Reaping what we've sown?
The long-range forecast
As a popular actress and comedian, Helen Lederer has very little time to take recycling seriously. Like most of us she tends to open up a packet and throw it away with the rest of the rubbish. So Ever Wondered sent her out to discover what actually happens to the rubbish we so readily throw away…
First stop Cringle Dock, a waste transfer station…

Helen: Adam Read, you are a Waste Consultant, what do you do?
Adam Read: Well Helen, waste is a relatively new phenomenon. It wasn’t until about 1940 that we started to throw away materials. Now we’re looking at a much more complicated business
Helen: Right. So what’s going on here.
Adam Read: Well this machine collects five London borough’s waste and transfers it down the river by barge, this can amount to 1000 tons every day.
Helen: 1000 tons, and what kind of things are in it?
Adam Read: All sorts of materials. Let’s go and take a look.

Helen: So what is rubbish?
Adam Read: When I’m advising the councils on recycling or waste management policies, I can use up to 192 different categories. So we aggregate to usually 30 main types, and today I’m going to be using six main categories.
Helen Lederer: Six main categories from my personal rubbish.
Adam Read: It’s very typical of the British dustbin. In here we have a big pile of newspapers, high degradable, perhaps 50 years in a landfill site.
Plastic bags, bane of our life. Very difficult to process, the technology’s not quite there but if you bury it, it will take hundreds and hundreds of years before it’s decomposed. Textiles, not really a problem. Easy to re-use, easy to recycle, you can bury it, it will degrade.
Compost, your compost pile will pollute ground water in a landfill site as it rots. Best thing is compost it at home. Tins, Steel and aluminium cans. Lot of market value there, easy to recycle, you don’t want to put it in a hole in the ground because it’ll rust. Finally different coloured bottles and jars, easy to recycle, have been doing it for many years. Don’t want to bury it as it can take thousands of years to degrade.
Helen: Thousands of years to degrade, two seconds to drink bottle of wine. What shall I do next?
Adam Read: Well, this is only the beginning of the cycle. You need to go and ask an expert about the processes.
If you would like to find out more how life has evolved in response to its environment then have a look at course S269 Earth and Life
Next stop a 25 year old rubbish landfill site to meet waste expert Dr Dominic Hogg…

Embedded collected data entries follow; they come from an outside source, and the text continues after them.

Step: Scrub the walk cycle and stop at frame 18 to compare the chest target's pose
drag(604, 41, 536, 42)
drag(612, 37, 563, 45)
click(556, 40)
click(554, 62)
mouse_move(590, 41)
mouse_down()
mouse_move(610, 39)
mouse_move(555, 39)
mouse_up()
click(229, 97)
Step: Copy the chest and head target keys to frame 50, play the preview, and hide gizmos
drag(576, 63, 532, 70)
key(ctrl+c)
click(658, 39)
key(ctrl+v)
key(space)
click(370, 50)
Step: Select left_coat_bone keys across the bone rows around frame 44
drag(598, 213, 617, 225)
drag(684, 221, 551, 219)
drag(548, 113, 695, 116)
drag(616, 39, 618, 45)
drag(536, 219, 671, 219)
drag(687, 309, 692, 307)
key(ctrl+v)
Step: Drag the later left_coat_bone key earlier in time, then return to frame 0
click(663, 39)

Helen: Now Dominic what actually is going on in this is site?
Dr. Dominic Hogg: Well we landfill about 82% of all UK municipal waste, so this is where all your stuff comes. The reason we’ve done this is that it’s cheap, but the fact that it’s cheap means that there’s no incentive to do other things with the materials like recycling and composting.
The other thing that’s going to happen over the next two decades is we’re going to be forced by European law to stop doing as much of this as we are at the moment, and we’re going to have to significantly change our waste management practices.
Helen: This feels a bit like The Long Good Friday where they get rid of unwanted people!!
Dr. Dominic Hogg: Yes this is where they burn the rubbish for energy. This deals with just under 10% of the UK municipal waste. If we’re going to move waste away from landfill we’ve got to do other things with it, this is one of the options
Helen: Now what are the advantages of recycling?
Dr. Dominic Hogg: Well take a material like aluminium. Aluminium’s valuable in itself. This sort of material will fetch £500-£600 a ton. We produce a lot more clear glass than we would like. We’re actually importing a lot of green glass in the form of wine. Wine consumption’s going up, we’re actually now having difficulty finding markets for this, so we’re now exporting it as far abroad as Chile.
Helen: Mm, well this smells quite interesting, what’s in it Dominic?
Dr. Dominic Hogg: Your garden waste. That’s been composted down to produce a soil improver that you can use on your garden. We think that 35-40% of municipal waste could be dealt with this way.